In June 2014, Thakkar participated in the "Global Accelerator" event hosted by the United Nations Foundation and the United Nations Office for Partnerships to discuss entrepreneurship in UN objectives. Thakkar presented and worked at the event of over 100 entrepreneurs and UN officials, including Michael Dell, Barbara Bush, and Arianna Huffington. In August 2014, Thakkar participated in the US-Africa summit, hosted by the White House, alongside former U.S. President Bill Clinton. He has also participated in the UN Women Initiative and was a guest speaker at the Emirates Foundation Youth Philanthropy Summit in November 2014.

== Personal life ==
Thakkar was married to Meera Menak a travel and food writer.
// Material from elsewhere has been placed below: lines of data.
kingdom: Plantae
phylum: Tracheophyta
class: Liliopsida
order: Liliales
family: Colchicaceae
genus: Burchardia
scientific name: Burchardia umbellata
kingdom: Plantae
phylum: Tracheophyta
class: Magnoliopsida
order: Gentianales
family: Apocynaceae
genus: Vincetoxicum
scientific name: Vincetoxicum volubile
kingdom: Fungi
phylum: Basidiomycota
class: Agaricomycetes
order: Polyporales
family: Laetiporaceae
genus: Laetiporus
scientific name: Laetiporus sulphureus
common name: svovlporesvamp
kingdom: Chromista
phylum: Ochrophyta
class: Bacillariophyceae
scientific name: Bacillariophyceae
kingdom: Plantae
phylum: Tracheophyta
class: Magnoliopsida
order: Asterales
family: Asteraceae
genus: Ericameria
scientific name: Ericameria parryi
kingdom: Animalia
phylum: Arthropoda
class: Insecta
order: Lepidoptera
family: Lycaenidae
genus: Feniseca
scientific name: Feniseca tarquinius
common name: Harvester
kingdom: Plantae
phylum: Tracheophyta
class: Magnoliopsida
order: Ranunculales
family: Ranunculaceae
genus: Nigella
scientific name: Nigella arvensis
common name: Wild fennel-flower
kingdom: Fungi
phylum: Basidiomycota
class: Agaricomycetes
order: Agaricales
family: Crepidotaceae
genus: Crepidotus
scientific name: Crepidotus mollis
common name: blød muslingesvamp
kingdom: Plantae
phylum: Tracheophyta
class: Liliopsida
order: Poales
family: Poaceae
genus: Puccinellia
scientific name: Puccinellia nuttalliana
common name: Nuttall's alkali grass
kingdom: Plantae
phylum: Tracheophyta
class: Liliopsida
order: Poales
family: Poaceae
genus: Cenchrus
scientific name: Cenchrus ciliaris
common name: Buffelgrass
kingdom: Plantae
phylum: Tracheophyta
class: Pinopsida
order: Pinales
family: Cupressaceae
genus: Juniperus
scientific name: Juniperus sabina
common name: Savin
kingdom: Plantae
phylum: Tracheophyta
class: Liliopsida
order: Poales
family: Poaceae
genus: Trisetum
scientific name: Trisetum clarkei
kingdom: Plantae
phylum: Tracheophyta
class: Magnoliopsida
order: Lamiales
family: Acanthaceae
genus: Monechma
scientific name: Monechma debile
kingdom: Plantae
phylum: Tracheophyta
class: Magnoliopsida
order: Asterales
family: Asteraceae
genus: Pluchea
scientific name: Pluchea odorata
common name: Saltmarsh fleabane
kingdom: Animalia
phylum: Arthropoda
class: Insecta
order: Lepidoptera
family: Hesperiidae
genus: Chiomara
In the summer of 2014 she filed a divorce after 5 years of marriage. A messy divorce at a London divorce court exposed his finances and attracting scrutiny into his business dealings. Thakkar told a family court judge in London that he not a billionaire and was worth only £445,532 and that Mara Group was owned by his mother and sister and that he held no stake in the company that he fronted. This was disputed by his wife in the long running divorce dispute which included who should get a ticket on a commercial space flight.